■ **About this exercise**:
When you write out the listing below, keep each word exactly as it stands and drop the pictures.

§ §

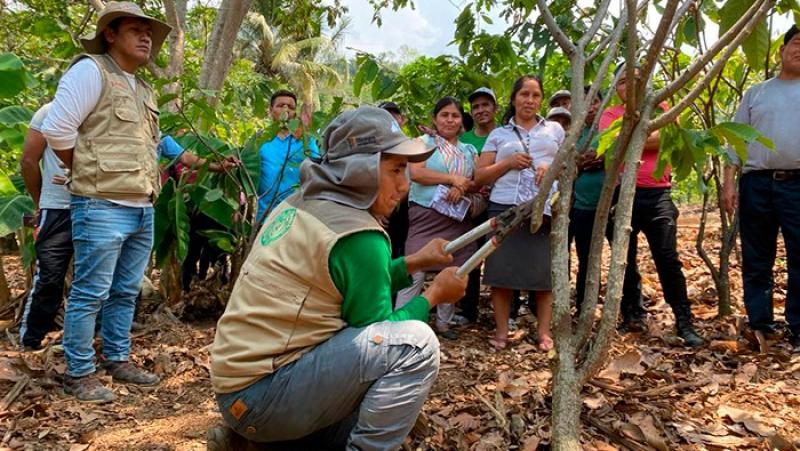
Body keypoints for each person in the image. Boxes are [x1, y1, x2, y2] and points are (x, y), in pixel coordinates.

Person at [208, 106, 468, 450]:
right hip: (265, 399)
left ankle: (257, 443)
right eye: (395, 169)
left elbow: (347, 282)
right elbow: (382, 334)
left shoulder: (300, 202)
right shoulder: (359, 234)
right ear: (357, 171)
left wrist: (415, 262)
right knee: (415, 347)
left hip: (237, 391)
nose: (404, 185)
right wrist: (433, 296)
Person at [599, 64, 704, 347]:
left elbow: (672, 136)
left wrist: (637, 134)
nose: (626, 87)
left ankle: (684, 320)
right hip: (624, 195)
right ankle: (632, 314)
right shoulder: (609, 115)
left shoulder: (663, 106)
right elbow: (615, 143)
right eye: (620, 82)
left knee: (667, 258)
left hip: (658, 195)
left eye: (632, 80)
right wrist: (647, 135)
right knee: (625, 260)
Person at [721, 25, 800, 350]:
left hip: (798, 184)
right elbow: (736, 138)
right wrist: (728, 181)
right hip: (757, 183)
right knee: (757, 257)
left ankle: (797, 326)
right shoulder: (757, 93)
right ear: (781, 50)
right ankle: (760, 324)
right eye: (796, 43)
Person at [475, 75, 563, 351]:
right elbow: (479, 176)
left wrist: (551, 170)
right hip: (505, 207)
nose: (530, 100)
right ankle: (501, 332)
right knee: (501, 272)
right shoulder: (498, 134)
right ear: (513, 99)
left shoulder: (555, 130)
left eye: (536, 95)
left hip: (543, 208)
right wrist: (508, 163)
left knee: (543, 274)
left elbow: (568, 165)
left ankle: (544, 333)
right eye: (524, 94)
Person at [395, 97, 480, 339]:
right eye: (444, 115)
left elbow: (474, 181)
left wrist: (462, 187)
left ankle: (444, 324)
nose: (450, 120)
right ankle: (401, 322)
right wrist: (451, 179)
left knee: (453, 266)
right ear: (435, 118)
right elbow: (417, 173)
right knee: (415, 270)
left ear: (461, 120)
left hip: (456, 217)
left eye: (455, 115)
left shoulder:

§ §

■ **Solved problem**:
Body keypoints for each person in the image. Boxes are [x1, y1, x2, y2] and points are (x, y), in pixel coordinates.

Person at [208, 106, 468, 450]:
right hip: (265, 399)
left ankle: (257, 443)
right eye: (395, 169)
left elbow: (347, 282)
right elbow: (382, 334)
left shoulder: (300, 202)
right shoulder: (359, 234)
right ear: (357, 171)
left wrist: (415, 262)
right knee: (415, 347)
left hip: (237, 391)
nose: (404, 185)
right wrist: (433, 296)
Person at [599, 64, 704, 347]:
left elbow: (672, 136)
left wrist: (637, 134)
nose: (626, 87)
left ankle: (684, 320)
right hip: (624, 195)
right ankle: (632, 314)
right shoulder: (609, 115)
left shoulder: (663, 106)
right elbow: (615, 143)
right eye: (620, 82)
left knee: (667, 258)
left hip: (658, 195)
left eye: (632, 80)
right wrist: (647, 135)
right knee: (625, 260)
Person at [721, 25, 800, 350]:
left hip: (798, 184)
right elbow: (736, 138)
right wrist: (728, 181)
right hip: (757, 183)
right knee: (757, 257)
left ankle: (797, 326)
right shoulder: (757, 93)
right ear: (781, 50)
right ankle: (760, 324)
right eye: (796, 43)
Person at [475, 75, 563, 351]:
right elbow: (479, 176)
left wrist: (551, 170)
right hip: (505, 207)
nose: (530, 100)
right ankle: (501, 332)
right knee: (501, 272)
right shoulder: (498, 134)
right ear: (513, 99)
left shoulder: (555, 130)
left eye: (536, 95)
left hip: (543, 208)
right wrist: (508, 163)
left knee: (543, 274)
left elbow: (568, 165)
left ankle: (544, 333)
right eye: (524, 94)
Person at [395, 97, 480, 339]:
right eye: (444, 115)
left elbow: (474, 181)
left wrist: (462, 187)
left ankle: (444, 324)
nose: (450, 120)
right ankle: (401, 322)
right wrist: (451, 179)
left knee: (453, 266)
right ear: (435, 118)
right elbow: (417, 173)
right knee: (415, 270)
left ear: (461, 120)
left hip: (456, 217)
left eye: (455, 115)
left shoulder:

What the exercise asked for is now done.